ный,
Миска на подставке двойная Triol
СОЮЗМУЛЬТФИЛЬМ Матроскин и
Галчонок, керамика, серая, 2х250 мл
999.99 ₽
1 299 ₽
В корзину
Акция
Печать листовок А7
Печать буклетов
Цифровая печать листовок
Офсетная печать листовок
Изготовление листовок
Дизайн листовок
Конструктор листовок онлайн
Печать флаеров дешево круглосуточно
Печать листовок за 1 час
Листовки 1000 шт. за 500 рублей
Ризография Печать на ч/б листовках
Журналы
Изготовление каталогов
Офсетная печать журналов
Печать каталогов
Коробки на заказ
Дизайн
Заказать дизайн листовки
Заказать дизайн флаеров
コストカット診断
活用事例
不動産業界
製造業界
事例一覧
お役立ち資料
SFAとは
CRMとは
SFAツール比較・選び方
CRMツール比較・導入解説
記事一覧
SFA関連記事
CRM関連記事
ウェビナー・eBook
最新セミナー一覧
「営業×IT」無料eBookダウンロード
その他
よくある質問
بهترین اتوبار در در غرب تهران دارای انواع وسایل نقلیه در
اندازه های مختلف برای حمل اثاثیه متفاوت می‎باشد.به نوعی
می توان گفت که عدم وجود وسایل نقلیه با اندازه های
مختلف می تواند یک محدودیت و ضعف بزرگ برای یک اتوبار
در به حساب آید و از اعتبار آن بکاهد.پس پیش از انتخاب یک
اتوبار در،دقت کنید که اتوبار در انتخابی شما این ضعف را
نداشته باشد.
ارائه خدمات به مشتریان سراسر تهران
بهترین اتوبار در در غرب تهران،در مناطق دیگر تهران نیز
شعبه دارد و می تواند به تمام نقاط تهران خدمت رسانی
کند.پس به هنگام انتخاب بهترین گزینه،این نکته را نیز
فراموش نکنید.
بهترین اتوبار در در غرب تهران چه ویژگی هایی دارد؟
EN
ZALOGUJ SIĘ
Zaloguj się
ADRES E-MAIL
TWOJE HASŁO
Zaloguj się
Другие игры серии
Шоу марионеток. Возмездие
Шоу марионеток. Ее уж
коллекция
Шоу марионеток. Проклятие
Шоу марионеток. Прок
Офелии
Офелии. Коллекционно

▸ Task item:
Write only the number of lines in the data where the word "اتوبار" occurs.

▸ Response area:
5